3kW is the maximum power for a kettle, classed as “rapid boil” — the amps of the plug won’t support more. Between two and three minutes is expected from a new kettle for a full boil (100C) of 1l.

Total control

Yes, yes, you can app-control some models from your phone for temperature setting — which I consider ridiculous over-engineering of a simple device.

The 3rd Generation iKettle is just on the shelves at €120 if you want Alexa to handle the morning cuppa, €129, Harvey Norman. If you have photovoltaic panels delivering your power, a 1.7kW kettle is less likely to kick your grid power on by day at least.

Choose a kettle with a lime-scale filter as standard — softening the water, they simply make better, clearer brews and prevent the kettle scaling up and slowing down. Don’t boil water for real coffee — it ruins it.

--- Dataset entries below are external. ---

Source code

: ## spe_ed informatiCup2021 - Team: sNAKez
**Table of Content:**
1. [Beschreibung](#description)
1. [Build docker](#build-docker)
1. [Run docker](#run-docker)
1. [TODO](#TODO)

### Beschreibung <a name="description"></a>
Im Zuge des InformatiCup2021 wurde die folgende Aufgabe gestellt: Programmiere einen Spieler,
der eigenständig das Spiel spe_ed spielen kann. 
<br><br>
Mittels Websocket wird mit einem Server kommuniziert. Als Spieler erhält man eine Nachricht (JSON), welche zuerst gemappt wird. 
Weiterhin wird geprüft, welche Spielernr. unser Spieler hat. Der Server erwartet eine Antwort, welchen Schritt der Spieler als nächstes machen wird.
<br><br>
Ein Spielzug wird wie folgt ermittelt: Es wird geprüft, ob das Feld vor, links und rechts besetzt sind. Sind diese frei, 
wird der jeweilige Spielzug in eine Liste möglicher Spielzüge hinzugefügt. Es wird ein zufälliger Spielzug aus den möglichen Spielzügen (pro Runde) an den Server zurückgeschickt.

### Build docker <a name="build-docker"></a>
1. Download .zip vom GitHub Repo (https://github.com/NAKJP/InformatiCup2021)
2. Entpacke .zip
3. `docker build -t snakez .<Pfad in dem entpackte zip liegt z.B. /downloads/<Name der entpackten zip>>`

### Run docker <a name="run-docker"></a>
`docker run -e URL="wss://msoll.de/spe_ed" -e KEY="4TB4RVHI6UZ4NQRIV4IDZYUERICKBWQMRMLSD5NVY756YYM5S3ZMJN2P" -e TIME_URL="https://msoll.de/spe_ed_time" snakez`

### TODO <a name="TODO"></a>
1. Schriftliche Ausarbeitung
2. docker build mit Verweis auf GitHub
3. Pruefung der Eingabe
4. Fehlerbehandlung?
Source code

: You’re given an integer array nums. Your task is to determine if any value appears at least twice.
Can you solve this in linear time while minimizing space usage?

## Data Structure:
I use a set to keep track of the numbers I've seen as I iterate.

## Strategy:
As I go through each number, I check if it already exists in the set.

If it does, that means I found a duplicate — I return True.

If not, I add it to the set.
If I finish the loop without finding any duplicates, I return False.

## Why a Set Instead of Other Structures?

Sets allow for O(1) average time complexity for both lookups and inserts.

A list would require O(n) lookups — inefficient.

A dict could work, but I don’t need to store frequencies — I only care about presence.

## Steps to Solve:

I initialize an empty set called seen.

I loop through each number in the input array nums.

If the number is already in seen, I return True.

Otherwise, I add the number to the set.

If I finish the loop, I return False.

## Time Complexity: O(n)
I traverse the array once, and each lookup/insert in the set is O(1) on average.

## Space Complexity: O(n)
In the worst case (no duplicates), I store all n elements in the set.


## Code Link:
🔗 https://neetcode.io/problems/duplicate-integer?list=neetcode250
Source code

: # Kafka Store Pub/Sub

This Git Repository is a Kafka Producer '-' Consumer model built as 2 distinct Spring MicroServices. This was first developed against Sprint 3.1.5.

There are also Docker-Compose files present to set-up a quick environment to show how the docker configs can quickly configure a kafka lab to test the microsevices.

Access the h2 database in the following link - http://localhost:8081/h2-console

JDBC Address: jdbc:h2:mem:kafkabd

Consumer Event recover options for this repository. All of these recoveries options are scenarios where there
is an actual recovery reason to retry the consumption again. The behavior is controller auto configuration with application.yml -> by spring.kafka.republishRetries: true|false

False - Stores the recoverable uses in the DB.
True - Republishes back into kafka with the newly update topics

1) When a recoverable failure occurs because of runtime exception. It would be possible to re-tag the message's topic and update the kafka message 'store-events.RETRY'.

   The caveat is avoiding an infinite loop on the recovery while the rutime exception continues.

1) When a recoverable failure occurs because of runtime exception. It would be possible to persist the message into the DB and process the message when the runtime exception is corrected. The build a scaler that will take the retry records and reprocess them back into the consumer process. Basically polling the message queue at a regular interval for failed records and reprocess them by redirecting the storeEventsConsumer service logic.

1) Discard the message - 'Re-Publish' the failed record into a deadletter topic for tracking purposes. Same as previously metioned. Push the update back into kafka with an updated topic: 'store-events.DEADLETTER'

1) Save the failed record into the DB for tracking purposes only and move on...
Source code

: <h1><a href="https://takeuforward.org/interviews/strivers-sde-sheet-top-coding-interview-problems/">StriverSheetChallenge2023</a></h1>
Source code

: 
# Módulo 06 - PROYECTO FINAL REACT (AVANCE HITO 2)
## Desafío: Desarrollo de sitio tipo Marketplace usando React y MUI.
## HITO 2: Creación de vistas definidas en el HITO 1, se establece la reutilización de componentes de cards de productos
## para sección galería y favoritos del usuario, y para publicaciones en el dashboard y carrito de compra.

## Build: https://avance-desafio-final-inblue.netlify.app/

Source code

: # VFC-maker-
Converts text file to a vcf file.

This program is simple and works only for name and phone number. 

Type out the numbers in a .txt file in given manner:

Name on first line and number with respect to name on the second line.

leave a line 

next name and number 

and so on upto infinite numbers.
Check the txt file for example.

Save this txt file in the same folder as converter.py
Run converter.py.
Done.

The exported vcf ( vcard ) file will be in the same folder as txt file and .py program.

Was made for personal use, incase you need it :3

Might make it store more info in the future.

On the boil: How to choose the perfect kettle

Price? Consumer group Which reveal that one in five kettles breakdown in the first two years — making them one of the most unreliable appliances you will ever buy even without the capital and and ongoing maintenance of a boiler tap.

Simmer down on the ego buys. There are plenty of lovely kettles on 360 bases in the €50-€70 range.

Designer to a tea

With the anti-kitchen of today, pared back to handle free blocks and counters, we’re more likely to curate deserving, statement pieces to be left in plain sight. Beyond integrated a boiler tap, designer kettles are an exciting area in terms of bling and line, but do they deliver the cha? Delonghi and Smeg are well known fashion brands, but there are plenty more less expected designs to consider in the €90-€220 bracket.

Some style houses are at least making a chic nod to energy efficiency, and that starts with a one cup option every time.

The Bugatti Easy Vera, is a good example with its cat walk lean in thermally efficient insulated 18/10 stainless steel. That angled, highly architectural “summit” actually aids the pour.

The Touch Sense Vera is a superb servant, with a clock, a timer function and the fill level integrated into the handle, from €208, amara.com.

The Smeg KLF03 has been re-imagined by Dolce & Gabbana (hideous at €499). Stick to S/S to celebrate the smooth classy retro bullet with temperature control, €199 (KLF04SSUK), suppliers include Currys.

Chassis so classy

In the style separates of domes, cones and jugs, Alessi has had line on the boil for decades, but many of us have tired of heavily cloned T Rex kettle. Its Simply Alessi Momi by Stefano Giovannoni whistles the brand loud and clear from a stove top in a fresh, sculptural bubble, €173, multiple suppliers.

Playing with the expected jug chassis, the Red Dot Design winner for last year, Fellow Stag EKG from the US takes the spout back to the gooseneck of classic silver teapots for an elegant pour.

The antler handle is easy on the hand, and the kettle will suit pour over coffee fans who favour a Chemex jug. Avoid scalding your beans and leaves with its turn knob temperature control (135F to 212F), stopwatch control and Acaia Bluetooth app connectivity. Gorgeous in matte black or white (trending people), €166, coffeedesk.com.

Simmering style

Ensure you match any stovetop kettle intended for electro-magnetic performance to an induction hob if that’s what you have.

Mid-century Scandinavian fans will love the channelling of Erik Magnusen high water jug in the simple cylinder of the Stelton in BPA/Phthalates-free ABS. It comes in at the same price as Magnusen’s insulated jugs with their glass liners and integrated tea-strainers at €90, stelton.com.

Cool bodies and a perfectly sealing lid are an absolute must in a family kettle — and that’s easier to achieve in plastic than metals that can come in at a nicely handy 1kg even full. Dome models with small summit lids — fiddly to pluck off.